In the Media

'Let judges decide how long to detain suspects'

PUBLISHED July 17, 2007

Judges should be able to decide how long alleged terrorists can be detained without trial, a Government adviser said yesterday. Lord Carlile QC, the independent reviewer of counter-terror laws, said the continuing row over the right number of days to hold a suspect was ''completely sterile''.

He suggested MPs should give up the power to set a limit and hand it over to the judiciary.

Lord Carlile spoke out after a weekend of confusion over Government plans and police demands.

Ministers have already announced that they will consult about the prospect of increasing the 28-day limit.

They do not want to risk another Commons defeat as occurred when they pressed for 90 days. At the weekend, Ken Jones, the head of the Association of Chief Police Officers, appeared to suggest that suspects should be held indefinitely.

Yesterday, Lord West, the new security minister, said he backed an extension of the 28-day limit because Islamist gangs in the UK posed "a real threat to this nation".

Lord West, a former chief of defence intelligence, told the BBC Radio 4 Today programme: "I have come back to this after about 16 months away from it and I have to say I was quite concerned when I saw what the level of threat is.

"If one looks at what our security service and police are looking at on a day-to-day basis, they are now monitoring over 200 groupings or networks which to varying degrees are threatening our security.

"The scale of this whole thing is quite dramatic."
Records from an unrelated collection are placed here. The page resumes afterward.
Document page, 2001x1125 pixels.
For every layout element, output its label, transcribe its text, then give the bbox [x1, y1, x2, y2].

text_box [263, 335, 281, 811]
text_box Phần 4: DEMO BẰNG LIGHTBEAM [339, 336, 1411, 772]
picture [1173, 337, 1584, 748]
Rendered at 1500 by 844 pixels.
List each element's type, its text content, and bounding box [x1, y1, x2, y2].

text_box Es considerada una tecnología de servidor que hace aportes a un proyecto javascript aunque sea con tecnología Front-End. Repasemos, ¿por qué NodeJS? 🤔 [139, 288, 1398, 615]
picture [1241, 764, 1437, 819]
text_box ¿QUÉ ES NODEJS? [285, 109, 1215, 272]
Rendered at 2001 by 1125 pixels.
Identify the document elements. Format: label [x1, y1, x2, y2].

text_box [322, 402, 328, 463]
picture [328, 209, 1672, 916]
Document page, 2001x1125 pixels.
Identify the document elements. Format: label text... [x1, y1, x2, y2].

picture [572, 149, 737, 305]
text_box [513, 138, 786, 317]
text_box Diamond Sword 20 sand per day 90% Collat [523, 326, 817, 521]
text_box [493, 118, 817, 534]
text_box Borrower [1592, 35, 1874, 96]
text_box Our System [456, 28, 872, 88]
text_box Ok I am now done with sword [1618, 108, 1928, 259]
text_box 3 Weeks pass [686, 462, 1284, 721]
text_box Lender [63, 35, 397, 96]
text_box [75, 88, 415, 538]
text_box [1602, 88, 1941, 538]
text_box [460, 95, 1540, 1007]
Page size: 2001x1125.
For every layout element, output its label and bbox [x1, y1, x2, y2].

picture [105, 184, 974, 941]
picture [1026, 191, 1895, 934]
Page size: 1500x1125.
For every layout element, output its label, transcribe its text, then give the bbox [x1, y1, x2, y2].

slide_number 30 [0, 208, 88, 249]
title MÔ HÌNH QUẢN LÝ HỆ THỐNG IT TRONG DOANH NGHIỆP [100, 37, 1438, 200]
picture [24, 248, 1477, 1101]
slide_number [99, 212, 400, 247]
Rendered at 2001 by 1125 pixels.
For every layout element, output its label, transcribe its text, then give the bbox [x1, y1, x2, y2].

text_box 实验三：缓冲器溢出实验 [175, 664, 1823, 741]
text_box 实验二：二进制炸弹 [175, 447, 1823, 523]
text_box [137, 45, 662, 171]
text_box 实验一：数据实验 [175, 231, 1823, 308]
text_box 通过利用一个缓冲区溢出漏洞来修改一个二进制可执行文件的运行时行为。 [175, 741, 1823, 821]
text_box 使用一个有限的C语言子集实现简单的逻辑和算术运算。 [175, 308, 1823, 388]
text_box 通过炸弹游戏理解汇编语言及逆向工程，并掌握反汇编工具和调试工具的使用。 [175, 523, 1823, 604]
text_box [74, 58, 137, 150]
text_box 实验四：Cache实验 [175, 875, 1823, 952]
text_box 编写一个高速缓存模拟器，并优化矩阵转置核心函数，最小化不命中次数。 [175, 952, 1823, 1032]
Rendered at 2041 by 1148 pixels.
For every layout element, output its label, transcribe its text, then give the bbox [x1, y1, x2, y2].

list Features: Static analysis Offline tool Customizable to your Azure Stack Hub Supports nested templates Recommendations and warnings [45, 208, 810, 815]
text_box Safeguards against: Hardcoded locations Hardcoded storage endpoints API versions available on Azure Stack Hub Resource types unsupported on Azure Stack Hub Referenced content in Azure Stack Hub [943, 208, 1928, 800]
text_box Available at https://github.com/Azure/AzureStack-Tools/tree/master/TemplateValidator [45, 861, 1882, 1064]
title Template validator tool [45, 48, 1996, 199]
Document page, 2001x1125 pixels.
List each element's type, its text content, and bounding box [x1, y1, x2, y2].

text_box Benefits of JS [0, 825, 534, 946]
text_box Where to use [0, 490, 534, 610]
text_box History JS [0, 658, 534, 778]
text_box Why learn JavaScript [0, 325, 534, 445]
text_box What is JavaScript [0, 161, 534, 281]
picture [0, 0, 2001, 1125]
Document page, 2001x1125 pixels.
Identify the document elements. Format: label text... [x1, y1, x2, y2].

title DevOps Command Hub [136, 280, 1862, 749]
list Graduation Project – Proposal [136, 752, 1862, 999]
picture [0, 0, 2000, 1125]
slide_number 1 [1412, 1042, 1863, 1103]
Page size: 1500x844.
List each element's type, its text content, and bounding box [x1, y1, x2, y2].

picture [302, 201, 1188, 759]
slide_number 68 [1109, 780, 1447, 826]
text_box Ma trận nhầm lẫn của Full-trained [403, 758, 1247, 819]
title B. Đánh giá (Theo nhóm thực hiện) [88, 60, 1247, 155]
He added: ''Looking at the complexity of this, there will be occasions when we need more than 28 days. How we exactly do that is something that I hope we can come to some sort of consensus on."

However, Lord Carlile said it would be better to give judges the power to monitor detention periods in individual cases.

Suspects' rights would be "paramount" and detainees would have the right to appeal against continued custody. He expected only a handful of individuals to be held for more than two or three weeks under such a regime.

He said: "What Parliament should do is put this in the hands of senior judges, who have a great deal of experience in analysing evidence."

He added: "The fact is that the debate on days is completely sterile. I would have thought that every civil liberties organisation in this country and every person detained would be happy for their case to be considered by a senior judge on an evidence basis.''

Police say they are "up against the buffers" when they question suspects against the 28-day limit. However, it is longer than in any other country and four times lengthier than it was three years ago.

David Davis, the shadow home secretary, said not "one shred of evidence" had been presented that demonstrated the need to extend the limit.